The troubled Truebright Science Academy Charter School in Olney will close at the end of the academic year next month - unless it obtains a stay from the court to remain open.
A Commonwealth Court three-judge panel on Friday affirmed a state Charter Appeals Board decision that said the School Reform Commission had ample grounds to close Truebright for poor academic performance.
The judges said that Truebright had promised that its students would "realize high academic rank" and would score proficient or higher on the state's standardized math and reading tests.
"Truebright has had a consistently low percentage of students scoring proficient or better on the PSSA [math and reading tests] and has shown no clear sign of improvement," Judge Rochelle S. Friedman wrote.

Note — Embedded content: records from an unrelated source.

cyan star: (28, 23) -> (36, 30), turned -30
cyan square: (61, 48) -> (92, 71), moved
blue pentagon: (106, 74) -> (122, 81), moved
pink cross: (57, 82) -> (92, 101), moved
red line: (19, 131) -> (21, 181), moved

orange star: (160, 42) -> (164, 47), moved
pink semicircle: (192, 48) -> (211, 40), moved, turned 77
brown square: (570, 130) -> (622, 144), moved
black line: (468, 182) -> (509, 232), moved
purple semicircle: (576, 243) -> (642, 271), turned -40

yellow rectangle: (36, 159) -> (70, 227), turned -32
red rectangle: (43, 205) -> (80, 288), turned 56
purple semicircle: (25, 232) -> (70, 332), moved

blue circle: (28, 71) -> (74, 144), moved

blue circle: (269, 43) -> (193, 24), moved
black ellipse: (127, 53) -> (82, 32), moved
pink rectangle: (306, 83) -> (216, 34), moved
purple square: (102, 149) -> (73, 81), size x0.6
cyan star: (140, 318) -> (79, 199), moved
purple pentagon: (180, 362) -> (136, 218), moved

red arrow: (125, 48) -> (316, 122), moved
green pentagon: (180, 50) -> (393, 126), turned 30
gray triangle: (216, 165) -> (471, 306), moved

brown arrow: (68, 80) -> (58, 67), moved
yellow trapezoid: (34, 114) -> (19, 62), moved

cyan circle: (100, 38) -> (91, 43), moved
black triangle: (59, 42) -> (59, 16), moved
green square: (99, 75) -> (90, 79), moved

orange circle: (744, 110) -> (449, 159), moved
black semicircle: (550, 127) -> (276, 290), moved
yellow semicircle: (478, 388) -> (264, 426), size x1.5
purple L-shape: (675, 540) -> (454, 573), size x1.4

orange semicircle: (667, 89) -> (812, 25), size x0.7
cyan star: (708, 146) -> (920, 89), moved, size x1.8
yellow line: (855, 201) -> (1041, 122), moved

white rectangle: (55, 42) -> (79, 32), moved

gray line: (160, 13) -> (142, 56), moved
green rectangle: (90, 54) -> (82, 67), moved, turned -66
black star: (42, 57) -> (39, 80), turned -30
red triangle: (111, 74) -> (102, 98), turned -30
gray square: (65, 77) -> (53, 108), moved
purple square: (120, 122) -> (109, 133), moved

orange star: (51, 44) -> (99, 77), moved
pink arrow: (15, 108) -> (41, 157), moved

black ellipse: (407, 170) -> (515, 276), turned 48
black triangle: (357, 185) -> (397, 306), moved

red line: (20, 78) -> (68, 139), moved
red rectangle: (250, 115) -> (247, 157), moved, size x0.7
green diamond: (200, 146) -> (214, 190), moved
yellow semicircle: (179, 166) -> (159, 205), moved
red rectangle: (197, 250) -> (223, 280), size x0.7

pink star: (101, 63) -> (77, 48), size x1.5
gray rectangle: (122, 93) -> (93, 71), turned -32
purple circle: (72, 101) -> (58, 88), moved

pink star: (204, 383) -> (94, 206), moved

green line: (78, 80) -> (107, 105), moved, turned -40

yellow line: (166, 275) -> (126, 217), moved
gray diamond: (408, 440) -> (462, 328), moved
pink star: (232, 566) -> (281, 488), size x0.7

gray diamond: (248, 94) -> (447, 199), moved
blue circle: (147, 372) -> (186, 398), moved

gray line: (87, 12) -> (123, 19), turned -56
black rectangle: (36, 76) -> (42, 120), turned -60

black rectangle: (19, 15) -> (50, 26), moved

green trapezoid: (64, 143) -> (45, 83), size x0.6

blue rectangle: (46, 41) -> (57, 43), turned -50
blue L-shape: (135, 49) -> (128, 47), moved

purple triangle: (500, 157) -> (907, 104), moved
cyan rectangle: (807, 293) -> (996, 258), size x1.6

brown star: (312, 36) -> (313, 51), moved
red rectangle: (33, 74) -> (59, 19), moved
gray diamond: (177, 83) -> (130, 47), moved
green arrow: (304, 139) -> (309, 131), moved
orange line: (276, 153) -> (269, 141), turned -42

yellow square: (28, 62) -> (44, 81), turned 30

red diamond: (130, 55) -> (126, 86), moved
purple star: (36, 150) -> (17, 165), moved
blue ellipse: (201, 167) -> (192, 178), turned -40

Truebright disagreed with the panel.
"We're disappointed the Commonwealth Court failed to recognize that Truebright was consistently superior to other schools in Philadelphia," said Brian Leinhauser, the school's lawyer.
He said the charter's board planned to meet Saturday "to discuss what its options are: Whether to further appeal or close the school at the end of the year."
The school, at 407 E. Roosevelt Blvd., has 241 students in grades seven through 12.
District spokesman Fernando Gallard said the charter office would help students and families find spots in district schools.
He said the timing would depend on whether Truebright appeals the Commonwealth Court ruling.
In 2013, the SRC voted to deny renewing Truebright's operating agreement on several grounds, including poor academics.
The school went to Commonwealth Court after the state Charter Appeals Board in December upheld the SRC's decision.
The state board found Truebright had failed to deliver the academic performance it had promised in its application and had not met state standards.
Commonwealth Court heard arguments in Pittsburgh last month.
At that time, Truebright said the SRC and the state board erred by comparing its students' test scores with students in all district schools, instead of just middle and high schools. The court rejected that position.
Truebright, which opened in 2007, is one of more than 120 charters nationwide founded and operated by followers of Fethullah Gulen, a Turkish imam who lives in self-imposed exile in the Poconos.